INPUT MATERIAL: Begin
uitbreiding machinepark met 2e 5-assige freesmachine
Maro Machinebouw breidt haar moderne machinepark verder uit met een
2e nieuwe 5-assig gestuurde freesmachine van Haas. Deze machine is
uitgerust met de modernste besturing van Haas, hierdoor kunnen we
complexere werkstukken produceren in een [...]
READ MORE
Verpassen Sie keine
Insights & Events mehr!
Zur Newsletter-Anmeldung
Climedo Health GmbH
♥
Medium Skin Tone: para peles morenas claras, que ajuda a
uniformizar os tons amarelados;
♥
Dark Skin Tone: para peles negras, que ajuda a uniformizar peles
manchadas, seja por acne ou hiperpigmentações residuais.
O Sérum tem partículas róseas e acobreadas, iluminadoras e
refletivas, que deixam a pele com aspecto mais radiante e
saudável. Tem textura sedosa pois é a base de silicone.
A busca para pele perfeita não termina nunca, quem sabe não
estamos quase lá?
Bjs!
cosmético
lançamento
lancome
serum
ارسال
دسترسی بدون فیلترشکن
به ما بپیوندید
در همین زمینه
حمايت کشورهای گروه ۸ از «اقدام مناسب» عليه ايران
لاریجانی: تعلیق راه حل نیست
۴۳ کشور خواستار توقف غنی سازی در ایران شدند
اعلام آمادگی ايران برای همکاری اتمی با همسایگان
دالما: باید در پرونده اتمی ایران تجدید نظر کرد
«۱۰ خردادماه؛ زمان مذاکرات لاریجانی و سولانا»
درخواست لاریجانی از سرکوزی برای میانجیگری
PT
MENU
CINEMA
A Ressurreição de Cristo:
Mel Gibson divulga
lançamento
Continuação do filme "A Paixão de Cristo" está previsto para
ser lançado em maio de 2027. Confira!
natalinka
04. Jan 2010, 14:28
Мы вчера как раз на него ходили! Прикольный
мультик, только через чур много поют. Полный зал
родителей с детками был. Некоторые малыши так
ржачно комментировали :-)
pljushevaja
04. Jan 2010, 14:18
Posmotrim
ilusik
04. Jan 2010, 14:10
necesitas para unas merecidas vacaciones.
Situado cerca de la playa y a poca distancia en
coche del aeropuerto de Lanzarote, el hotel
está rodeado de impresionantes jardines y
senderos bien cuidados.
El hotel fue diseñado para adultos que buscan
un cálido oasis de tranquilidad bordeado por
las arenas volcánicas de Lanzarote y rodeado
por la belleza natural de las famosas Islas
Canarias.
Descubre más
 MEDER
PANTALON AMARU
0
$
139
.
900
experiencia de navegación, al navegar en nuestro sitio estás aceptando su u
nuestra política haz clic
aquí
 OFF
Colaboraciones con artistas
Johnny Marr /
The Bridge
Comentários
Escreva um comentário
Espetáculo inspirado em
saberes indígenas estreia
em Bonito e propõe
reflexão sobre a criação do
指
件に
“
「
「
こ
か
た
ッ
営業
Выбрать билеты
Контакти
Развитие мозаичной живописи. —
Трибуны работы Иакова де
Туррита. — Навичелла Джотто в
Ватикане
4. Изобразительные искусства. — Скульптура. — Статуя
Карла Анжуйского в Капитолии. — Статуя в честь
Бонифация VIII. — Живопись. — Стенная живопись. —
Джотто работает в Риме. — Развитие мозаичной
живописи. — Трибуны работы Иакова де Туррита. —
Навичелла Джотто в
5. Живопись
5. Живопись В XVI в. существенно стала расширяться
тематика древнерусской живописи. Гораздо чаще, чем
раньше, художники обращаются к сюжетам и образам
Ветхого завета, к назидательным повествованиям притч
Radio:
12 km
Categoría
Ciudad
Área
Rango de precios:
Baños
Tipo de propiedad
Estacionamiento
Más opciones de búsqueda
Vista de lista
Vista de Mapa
INPUT MATERIAL: End
WORK ORDER: The data above should be reproduced in full, word for word.

EXERCISE OUTPUT:
uitbreiding machinepark met 2e 5-assige freesmachine
Maro Machinebouw breidt haar moderne machinepark verder uit met een
2e nieuwe 5-assig gestuurde freesmachine van Haas. Deze machine is
uitgerust met de modernste besturing van Haas, hierdoor kunnen we
complexere werkstukken produceren in een [...]
READ MORE
Verpassen Sie keine
Insights & Events mehr!
Zur Newsletter-Anmeldung
Climedo Health GmbH
♥
Medium Skin Tone: para peles morenas claras, que ajuda a
uniformizar os tons amarelados;
♥
Dark Skin Tone: para peles negras, que ajuda a uniformizar peles
manchadas, seja por acne ou hiperpigmentações residuais.
O Sérum tem partículas róseas e acobreadas, iluminadoras e
refletivas, que deixam a pele com aspecto mais radiante e
saudável. Tem textura sedosa pois é a base de silicone.
A busca para pele perfeita não termina nunca, quem sabe não
estamos quase lá?
Bjs!
cosmético
lançamento
lancome
serum
ارسال
دسترسی بدون فیلترشکن
به ما بپیوندید
در همین زمینه
حمايت کشورهای گروه ۸ از «اقدام مناسب» عليه ايران
لاریجانی: تعلیق راه حل نیست
۴۳ کشور خواستار توقف غنی سازی در ایران شدند
اعلام آمادگی ايران برای همکاری اتمی با همسایگان
دالما: باید در پرونده اتمی ایران تجدید نظر کرد
«۱۰ خردادماه؛ زمان مذاکرات لاریجانی و سولانا»
درخواست لاریجانی از سرکوزی برای میانجیگری
PT
MENU
CINEMA
A Ressurreição de Cristo:
Mel Gibson divulga
lançamento
Continuação do filme "A Paixão de Cristo" está previsto para
ser lançado em maio de 2027. Confira!
natalinka
04. Jan 2010, 14:28
Мы вчера как раз на него ходили! Прикольный
мультик, только через чур много поют. Полный зал
родителей с детками был. Некоторые малыши так
ржачно комментировали :-)
pljushevaja
04. Jan 2010, 14:18
Posmotrim
ilusik
04. Jan 2010, 14:10
necesitas para unas merecidas vacaciones.
Situado cerca de la playa y a poca distancia en
coche del aeropuerto de Lanzarote, el hotel
está rodeado de impresionantes jardines y
senderos bien cuidados.
El hotel fue diseñado para adultos que buscan
un cálido oasis de tranquilidad bordeado por
las arenas volcánicas de Lanzarote y rodeado
por la belleza natural de las famosas Islas
Canarias.
Descubre más
 MEDER
PANTALON AMARU
0
$
139
.
900
experiencia de navegación, al navegar en nuestro sitio estás aceptando su u
nuestra política haz clic
aquí
 OFF
Colaboraciones con artistas
Johnny Marr /
The Bridge
Comentários
Escreva um comentário
Espetáculo inspirado em
saberes indígenas estreia
em Bonito e propõe
reflexão sobre a criação do
指
件に
“
「
「
こ
か
た
ッ
営業
Выбрать билеты
Контакти
Развитие мозаичной живописи. —
Трибуны работы Иакова де
Туррита. — Навичелла Джотто в
Ватикане
4. Изобразительные искусства. — Скульптура. — Статуя
Карла Анжуйского в Капитолии. — Статуя в честь
Бонифация VIII. — Живопись. — Стенная живопись. —
Джотто работает в Риме. — Развитие мозаичной
живописи. — Трибуны работы Иакова де Туррита. —
Навичелла Джотто в
5. Живопись
5. Живопись В XVI в. существенно стала расширяться
тематика древнерусской живописи. Гораздо чаще, чем
раньше, художники обращаются к сюжетам и образам
Ветхого завета, к назидательным повествованиям притч
Radio:
12 km
Categoría
Ciudad
Área
Rango de precios:
Baños
Tipo de propiedad
Estacionamiento
Más opciones de búsqueda
Vista de lista
Vista de Mapa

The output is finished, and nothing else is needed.